**Aufgaben**
(1) Fasse im folgenden Text zur Grundgesetz-Debatte den Absatz, der mit „Längst nicht jeder in der SPD“ beginnt, in einem einzigen Satz zusammen. Die wesentlichen Aussagen sollen dabei erhalten bleiben.
(2) Knüpfe an den letzten Satz des folgenden Textes zur Grundgesetz-Debatte an und schreibe ihn weiter.

Längst nicht jeder in der SPD ist glücklich mit
Gesine Schwan, der eigenen Kandidatin für das Amt des 
Bundespräsidenten. Das dürfte seit gestern mehr denn je gelten. Doch 
die Köhler-Konkurrentin hat mit dem, was sie zu der Debatte um unsere
Verfassung gesagt hat, vollkommen Recht.
 Mit der Frage, ob das Grundgesetz auf Dauer für einen 
gesamtdeutschen Staat tauglich sei, hat SPD-Parteichef Franz 
Müntefering eine unsägliche Debatte entfacht. Dabei drohte gar die 
Wahrheit auf der Strecke zu bleiben. Schwan brachte es deshalb 
wohltuend auf den Punkt, als sie daran erinnerte, dass die erste frei
gewählte Volkskammer der DDR dem Grundgesetz zugestimmt hat.
Es mag sein, dass viele Ostdeutsche mit dem Wissen von heute damals 
anders entschieden hätten. Es mag sogar sein, dass es einen zaghaft 
diskutierten dritten Weg hätte geben können, der nicht zwangsläufig 
schlechter hätte sein müssen als die Annahme des Grundgesetzes.

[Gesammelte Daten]
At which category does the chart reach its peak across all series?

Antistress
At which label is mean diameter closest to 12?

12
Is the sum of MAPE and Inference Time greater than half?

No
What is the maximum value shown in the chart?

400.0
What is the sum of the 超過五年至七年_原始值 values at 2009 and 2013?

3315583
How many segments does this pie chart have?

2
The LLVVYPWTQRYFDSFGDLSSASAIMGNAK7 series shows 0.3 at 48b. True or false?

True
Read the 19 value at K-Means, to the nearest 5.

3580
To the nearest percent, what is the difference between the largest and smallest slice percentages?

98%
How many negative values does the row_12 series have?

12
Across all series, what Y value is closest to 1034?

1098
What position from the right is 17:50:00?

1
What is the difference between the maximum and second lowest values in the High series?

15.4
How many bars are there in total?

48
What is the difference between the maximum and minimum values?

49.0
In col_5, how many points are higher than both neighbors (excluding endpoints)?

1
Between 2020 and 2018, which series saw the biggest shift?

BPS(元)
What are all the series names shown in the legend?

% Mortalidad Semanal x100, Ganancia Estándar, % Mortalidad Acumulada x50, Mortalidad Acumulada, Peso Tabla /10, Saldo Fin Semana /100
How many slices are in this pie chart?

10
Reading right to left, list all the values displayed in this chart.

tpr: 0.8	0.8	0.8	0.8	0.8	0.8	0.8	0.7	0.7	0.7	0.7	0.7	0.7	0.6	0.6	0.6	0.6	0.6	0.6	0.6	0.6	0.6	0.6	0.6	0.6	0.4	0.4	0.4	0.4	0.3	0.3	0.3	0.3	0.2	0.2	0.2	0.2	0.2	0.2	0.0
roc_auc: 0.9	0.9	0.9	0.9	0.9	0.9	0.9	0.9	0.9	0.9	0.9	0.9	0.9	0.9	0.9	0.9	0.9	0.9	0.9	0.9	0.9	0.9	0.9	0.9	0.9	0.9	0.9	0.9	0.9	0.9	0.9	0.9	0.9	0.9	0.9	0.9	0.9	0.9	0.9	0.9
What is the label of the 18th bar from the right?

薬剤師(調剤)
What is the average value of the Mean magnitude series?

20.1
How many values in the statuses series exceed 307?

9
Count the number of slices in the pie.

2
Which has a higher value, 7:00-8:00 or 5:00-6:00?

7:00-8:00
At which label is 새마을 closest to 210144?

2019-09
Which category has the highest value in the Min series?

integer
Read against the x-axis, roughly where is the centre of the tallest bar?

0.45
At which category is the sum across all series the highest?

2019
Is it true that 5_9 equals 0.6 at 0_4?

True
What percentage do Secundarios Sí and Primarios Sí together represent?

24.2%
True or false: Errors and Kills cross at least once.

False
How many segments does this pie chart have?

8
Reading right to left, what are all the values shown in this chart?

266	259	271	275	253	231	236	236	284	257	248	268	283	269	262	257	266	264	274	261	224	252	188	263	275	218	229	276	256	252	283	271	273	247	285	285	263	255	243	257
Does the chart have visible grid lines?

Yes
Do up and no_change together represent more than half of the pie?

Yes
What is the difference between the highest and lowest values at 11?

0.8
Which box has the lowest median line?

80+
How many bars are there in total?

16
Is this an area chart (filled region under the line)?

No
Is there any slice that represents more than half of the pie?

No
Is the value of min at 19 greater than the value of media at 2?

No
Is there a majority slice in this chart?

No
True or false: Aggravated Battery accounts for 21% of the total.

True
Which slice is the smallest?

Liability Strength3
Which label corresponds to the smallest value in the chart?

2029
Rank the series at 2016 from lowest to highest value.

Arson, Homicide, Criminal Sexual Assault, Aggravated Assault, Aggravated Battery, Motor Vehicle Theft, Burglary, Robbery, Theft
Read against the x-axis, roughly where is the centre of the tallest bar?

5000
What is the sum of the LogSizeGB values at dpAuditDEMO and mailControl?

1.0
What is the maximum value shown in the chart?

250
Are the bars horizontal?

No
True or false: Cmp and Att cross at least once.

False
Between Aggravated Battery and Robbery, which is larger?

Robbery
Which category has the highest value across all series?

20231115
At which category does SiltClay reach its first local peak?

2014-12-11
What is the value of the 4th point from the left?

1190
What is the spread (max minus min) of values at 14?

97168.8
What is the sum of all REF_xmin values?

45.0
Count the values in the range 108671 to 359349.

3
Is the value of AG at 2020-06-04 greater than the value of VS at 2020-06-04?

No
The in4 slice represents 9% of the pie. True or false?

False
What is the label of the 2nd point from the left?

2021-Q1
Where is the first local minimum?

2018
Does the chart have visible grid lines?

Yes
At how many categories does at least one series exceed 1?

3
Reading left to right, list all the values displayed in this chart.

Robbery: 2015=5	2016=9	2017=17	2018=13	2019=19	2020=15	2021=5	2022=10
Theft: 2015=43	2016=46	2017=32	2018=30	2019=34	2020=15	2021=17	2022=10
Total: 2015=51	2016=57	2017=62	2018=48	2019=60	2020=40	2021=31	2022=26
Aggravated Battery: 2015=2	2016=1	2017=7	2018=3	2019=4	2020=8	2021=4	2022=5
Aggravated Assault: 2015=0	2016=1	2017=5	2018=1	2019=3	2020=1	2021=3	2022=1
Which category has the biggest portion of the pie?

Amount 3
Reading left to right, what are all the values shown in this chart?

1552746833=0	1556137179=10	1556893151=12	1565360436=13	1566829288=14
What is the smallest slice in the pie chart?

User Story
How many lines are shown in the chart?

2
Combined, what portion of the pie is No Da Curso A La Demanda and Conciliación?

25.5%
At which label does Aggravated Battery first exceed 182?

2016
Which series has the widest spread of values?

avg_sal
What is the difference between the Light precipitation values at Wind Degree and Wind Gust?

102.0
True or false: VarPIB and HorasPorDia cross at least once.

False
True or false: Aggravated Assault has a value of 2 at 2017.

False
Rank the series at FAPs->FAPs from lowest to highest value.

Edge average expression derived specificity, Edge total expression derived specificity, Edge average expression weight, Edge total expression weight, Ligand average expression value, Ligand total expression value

**Gegebene Antworten**
(1) Gesine Schwan, die SPD-Kandidatin für das Amt des Bundespräsidenten und Konkurrentin Köhlers, ist in ihrer eigenen Partei längst nicht unumstritten, seit gestern wohl mehr denn je, hat mit ihren Äußerungen zur Verfassungsdebatte aber vollkommen recht.

(2)
Ja, es stimmt: Demokratische Entscheidungen können fehlerhaft sein. 
Undemokratisch werden sie dadurch nicht. Das aber suggeriert 
Müntefering, wenn er dem vermeintlichen Vorwurf vieler Ostdeutscher 
Ausdruck verleiht, der da lauten soll: »Ihr habt uns euer Grundgesetz
übergestülpt.«
 Warum tut der SPD-Chef so etwas? Die Antwort ist einfach: Die 
Sozialdemokraten sind auf Stimmenfang im Osten. Und sie sind nervös. 
Münteferings jüngste Attacken haben bei Kanzlerin Angela Merkel kaum 
Spuren hinterlassen. Die Umfragewerte der SPD verharren ebenso im 
Keller wie die des Spitzenmanns Frank-Walter Steinmeier. Bei so 
vielen schlechten Nachrichten müssen wenigstens die eigenen Bastionen
verteidigt werden. Die neuen Länder waren für die Sozialdemokraten 
2002 und 2005 eine Bank. Das soll bei der Bundestagswahl am 27. 
September wieder so sein.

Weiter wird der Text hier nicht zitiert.